- **DATASET RECORDS**:
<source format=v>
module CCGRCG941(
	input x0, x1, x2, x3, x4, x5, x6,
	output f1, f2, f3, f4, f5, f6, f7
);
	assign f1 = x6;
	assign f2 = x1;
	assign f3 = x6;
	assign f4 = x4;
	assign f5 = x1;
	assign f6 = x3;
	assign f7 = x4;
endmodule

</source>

==

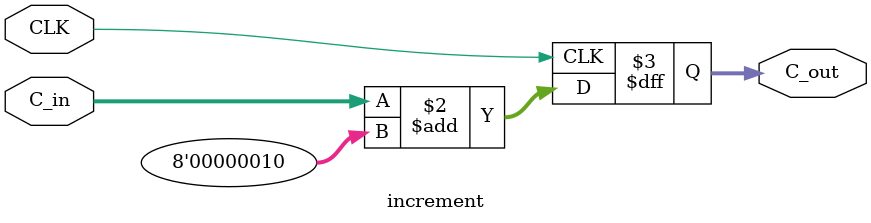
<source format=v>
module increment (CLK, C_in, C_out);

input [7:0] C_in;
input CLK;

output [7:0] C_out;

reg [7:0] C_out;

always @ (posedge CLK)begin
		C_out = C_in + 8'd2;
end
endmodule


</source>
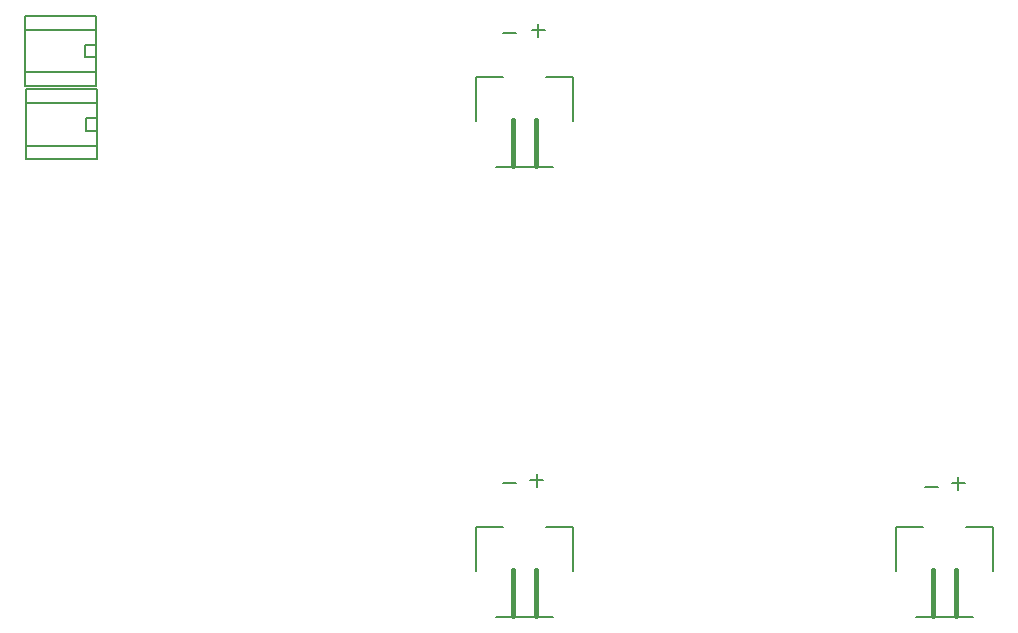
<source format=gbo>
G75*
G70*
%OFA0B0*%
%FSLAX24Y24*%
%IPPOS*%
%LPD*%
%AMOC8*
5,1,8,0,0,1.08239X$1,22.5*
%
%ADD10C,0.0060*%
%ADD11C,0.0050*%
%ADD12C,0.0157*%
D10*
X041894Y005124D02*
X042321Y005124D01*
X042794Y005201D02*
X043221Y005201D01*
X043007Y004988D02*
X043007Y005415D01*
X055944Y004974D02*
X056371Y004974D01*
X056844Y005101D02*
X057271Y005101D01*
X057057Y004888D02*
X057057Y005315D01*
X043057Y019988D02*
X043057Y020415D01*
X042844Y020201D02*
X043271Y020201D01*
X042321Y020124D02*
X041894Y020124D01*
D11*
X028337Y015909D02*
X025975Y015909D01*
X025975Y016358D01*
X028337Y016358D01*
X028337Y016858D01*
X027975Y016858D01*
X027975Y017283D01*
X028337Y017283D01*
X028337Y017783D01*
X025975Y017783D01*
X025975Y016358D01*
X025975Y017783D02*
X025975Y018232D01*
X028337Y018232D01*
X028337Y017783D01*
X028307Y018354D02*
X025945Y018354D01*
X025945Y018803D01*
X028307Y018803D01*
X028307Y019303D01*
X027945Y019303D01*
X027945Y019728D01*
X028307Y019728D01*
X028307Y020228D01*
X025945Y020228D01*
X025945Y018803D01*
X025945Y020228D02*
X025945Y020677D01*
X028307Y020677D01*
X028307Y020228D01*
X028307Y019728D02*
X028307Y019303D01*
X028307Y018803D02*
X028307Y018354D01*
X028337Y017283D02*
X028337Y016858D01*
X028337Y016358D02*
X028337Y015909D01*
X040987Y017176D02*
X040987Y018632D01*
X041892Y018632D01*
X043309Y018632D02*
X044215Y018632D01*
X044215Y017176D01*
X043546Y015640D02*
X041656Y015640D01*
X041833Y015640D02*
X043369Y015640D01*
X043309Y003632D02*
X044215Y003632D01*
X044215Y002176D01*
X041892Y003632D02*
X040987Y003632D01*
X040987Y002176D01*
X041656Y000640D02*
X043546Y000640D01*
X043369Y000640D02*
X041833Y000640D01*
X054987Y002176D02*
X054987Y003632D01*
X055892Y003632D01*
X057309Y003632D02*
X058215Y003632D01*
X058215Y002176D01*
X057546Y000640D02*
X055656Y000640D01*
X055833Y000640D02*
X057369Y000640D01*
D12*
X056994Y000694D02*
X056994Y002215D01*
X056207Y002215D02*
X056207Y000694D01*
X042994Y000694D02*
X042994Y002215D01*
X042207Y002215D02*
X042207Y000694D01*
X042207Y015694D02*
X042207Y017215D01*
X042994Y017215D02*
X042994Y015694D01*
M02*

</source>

==

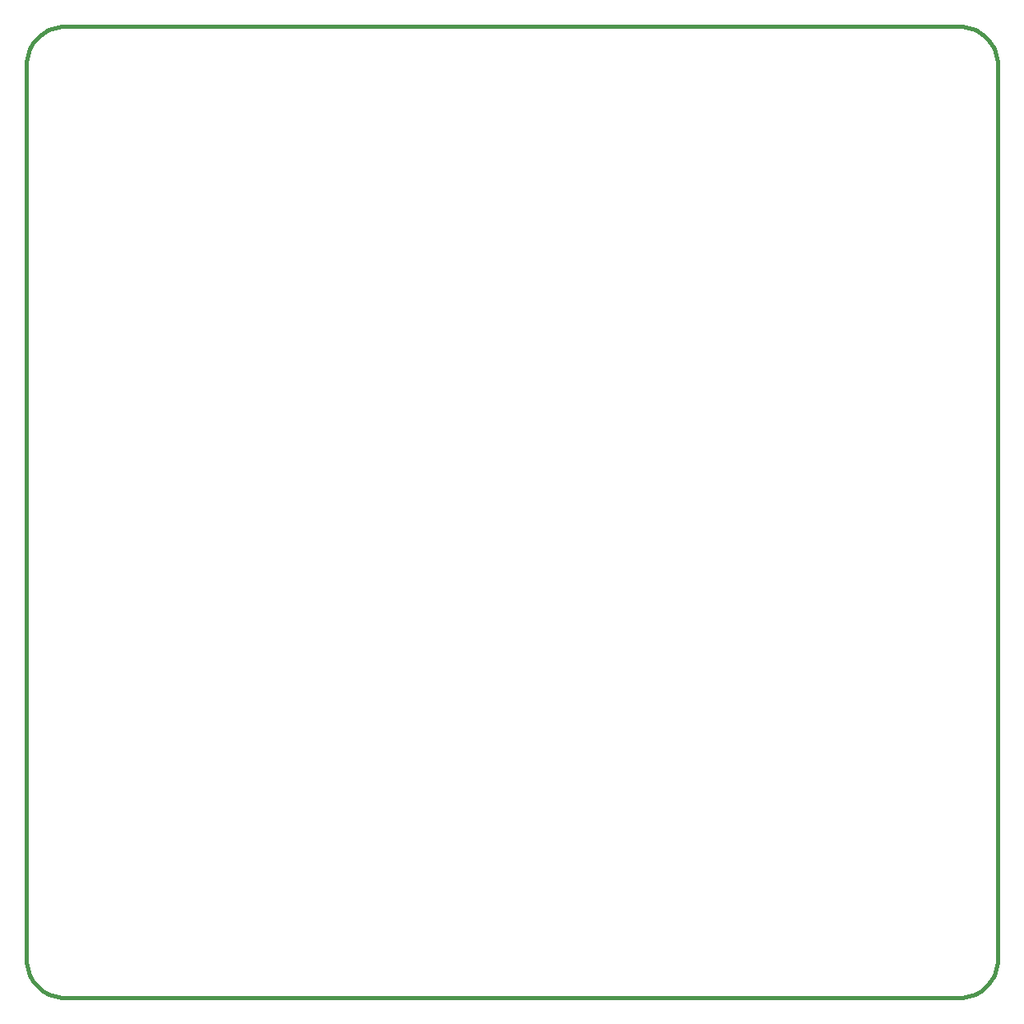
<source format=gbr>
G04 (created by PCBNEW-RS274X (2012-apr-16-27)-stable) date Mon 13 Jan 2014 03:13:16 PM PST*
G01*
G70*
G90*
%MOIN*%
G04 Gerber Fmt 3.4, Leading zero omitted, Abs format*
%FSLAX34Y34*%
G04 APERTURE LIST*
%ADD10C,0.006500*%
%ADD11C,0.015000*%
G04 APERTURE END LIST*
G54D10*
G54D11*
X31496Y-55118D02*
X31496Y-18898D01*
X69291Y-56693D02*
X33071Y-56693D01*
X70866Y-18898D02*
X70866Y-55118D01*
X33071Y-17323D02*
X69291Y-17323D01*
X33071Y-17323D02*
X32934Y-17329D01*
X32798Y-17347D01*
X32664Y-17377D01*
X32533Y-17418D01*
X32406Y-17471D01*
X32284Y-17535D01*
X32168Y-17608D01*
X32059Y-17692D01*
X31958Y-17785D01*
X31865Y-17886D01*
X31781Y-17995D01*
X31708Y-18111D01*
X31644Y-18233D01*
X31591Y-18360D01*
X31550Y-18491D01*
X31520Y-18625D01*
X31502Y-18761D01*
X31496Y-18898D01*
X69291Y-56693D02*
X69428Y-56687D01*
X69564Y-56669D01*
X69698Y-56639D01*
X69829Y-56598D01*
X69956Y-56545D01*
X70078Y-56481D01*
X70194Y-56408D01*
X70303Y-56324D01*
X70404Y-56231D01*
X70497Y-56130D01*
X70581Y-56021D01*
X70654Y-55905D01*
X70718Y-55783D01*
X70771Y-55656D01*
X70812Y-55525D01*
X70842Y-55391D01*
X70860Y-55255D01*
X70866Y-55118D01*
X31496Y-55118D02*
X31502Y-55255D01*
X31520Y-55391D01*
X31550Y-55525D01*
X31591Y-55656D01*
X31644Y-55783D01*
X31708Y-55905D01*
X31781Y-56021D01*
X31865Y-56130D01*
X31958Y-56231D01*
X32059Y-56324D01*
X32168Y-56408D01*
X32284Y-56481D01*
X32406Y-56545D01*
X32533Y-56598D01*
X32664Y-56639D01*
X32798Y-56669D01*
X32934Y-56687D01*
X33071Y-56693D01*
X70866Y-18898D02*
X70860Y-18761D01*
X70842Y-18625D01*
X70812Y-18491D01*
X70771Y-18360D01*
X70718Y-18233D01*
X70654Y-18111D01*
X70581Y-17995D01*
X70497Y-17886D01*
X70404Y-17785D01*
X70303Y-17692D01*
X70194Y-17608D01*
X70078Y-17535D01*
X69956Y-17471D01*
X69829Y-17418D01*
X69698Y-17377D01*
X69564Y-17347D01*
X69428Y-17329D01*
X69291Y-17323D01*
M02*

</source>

- **WORK INSTRUCTIONS**: Search the records line by line for the word "output" and copy every line where it appears.

- **FINISHED TASK**:
	output f1, f2, f3, f4, f5, f6, f7
output [7:0] C_out;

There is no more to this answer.